配慮を先んじるあまり、その楽しみを雨妹から奪ってしまうのもよくないだろう。
なにしろ物置を部屋に改造してしまった娘なのだから。
一方で、立勇の選んだ差し入れだが。
これまで雨妹への差し入れといえば、とりあえず食べ物を選べば外さないという認識だった。
だが雨妹の下についた新入りのやせ細った身体を見るに、どうやらあちらは食べるのがあまり得意ではないようだと考えて、今回は茶葉にしたのである。
そしてその選択は正解だったようで、立勇の戻り際に見送りに部屋から出て来た静という娘は、「饅頭ではなかった」とあからさまにホッとしていた。
――さて、粗食しか知らない苑州の者に、雨妹がどれだけ食欲を仕込めるものかな。
きっと雨妹は苦労することだろうと、立勇は内心で懸念する。
立勇は都育ちとはいえ、そのあたりの事情は故郷の者からよく聞かされているし、里帰りをした際に州境を抜けて来た者を見たこともあった。
死人と紙一重な身体つきを見て、絶句したものだ。
立勇がそんなことを考えていると。
「それで、例の新入り宮女の素性は、少しは知れたのかな?」
いよいよ明賢が核心の疑問を持ちだしてきた。
これに、立勇は不自然に思われないように思案するような間を置いてから、答えを述べる。

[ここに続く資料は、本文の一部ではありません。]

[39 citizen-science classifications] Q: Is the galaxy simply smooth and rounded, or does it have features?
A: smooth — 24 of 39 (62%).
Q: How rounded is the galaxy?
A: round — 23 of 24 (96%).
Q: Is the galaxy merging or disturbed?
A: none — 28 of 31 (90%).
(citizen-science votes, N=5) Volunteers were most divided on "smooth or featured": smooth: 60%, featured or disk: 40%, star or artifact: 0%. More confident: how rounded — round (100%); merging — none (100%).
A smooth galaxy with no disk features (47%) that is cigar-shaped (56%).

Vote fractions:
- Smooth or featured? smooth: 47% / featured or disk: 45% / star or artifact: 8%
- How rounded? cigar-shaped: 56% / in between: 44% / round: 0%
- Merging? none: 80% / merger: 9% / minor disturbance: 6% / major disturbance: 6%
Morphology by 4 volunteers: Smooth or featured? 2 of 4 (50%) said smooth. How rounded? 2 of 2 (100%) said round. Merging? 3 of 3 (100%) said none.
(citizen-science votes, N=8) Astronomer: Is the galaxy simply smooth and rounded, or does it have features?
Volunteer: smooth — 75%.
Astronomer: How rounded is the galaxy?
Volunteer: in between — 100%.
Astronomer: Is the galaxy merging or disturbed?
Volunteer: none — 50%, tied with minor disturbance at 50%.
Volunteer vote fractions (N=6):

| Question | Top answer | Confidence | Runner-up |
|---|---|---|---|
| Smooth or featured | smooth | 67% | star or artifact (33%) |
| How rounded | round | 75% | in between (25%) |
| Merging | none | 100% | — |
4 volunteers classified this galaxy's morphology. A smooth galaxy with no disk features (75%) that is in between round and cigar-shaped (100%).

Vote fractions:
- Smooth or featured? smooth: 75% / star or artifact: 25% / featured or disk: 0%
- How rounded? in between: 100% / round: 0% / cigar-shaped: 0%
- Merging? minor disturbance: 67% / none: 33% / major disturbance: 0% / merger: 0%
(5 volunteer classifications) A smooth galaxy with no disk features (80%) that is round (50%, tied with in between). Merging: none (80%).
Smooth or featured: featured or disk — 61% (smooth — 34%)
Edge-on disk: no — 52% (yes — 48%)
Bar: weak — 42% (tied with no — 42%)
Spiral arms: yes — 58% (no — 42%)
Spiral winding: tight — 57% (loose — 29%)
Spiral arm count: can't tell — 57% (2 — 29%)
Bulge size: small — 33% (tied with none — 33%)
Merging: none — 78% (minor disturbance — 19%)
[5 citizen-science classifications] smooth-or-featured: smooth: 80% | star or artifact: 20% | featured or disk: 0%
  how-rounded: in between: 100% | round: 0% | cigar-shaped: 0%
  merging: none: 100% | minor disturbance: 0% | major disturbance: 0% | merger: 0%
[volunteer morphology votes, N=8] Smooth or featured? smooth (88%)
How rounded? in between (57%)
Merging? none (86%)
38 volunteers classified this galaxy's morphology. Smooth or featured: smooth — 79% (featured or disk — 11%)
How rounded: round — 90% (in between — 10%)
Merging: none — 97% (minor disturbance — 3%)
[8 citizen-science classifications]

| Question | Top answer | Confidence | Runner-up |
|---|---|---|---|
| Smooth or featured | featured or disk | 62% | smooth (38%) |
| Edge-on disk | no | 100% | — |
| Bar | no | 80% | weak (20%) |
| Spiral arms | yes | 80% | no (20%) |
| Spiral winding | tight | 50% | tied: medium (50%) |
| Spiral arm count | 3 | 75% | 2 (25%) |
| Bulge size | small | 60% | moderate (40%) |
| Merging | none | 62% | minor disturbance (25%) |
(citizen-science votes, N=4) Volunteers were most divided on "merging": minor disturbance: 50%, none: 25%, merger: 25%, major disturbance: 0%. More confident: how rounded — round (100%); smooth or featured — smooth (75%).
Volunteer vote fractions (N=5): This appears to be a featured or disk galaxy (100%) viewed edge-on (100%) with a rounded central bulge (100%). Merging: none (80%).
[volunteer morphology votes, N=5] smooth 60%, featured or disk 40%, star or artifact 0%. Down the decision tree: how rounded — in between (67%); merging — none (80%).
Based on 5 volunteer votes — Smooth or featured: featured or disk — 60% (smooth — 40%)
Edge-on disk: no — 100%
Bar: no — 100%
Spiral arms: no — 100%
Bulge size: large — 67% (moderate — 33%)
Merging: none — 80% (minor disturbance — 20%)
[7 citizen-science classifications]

「雨妹の『あの娘をひとかどの人物に育て上げよう』という心意気は、見受けられました」
「ふぅん、なるほど?」
立勇の言葉に、頷いたものの心底納得した様子ではない。
――これ以上会話を続けるのはよくないか。
「では、所用にて台所の様子を少々見て参ります」
立勇は不自然を承知の上で、強引に会話を切って立ち去るのだった。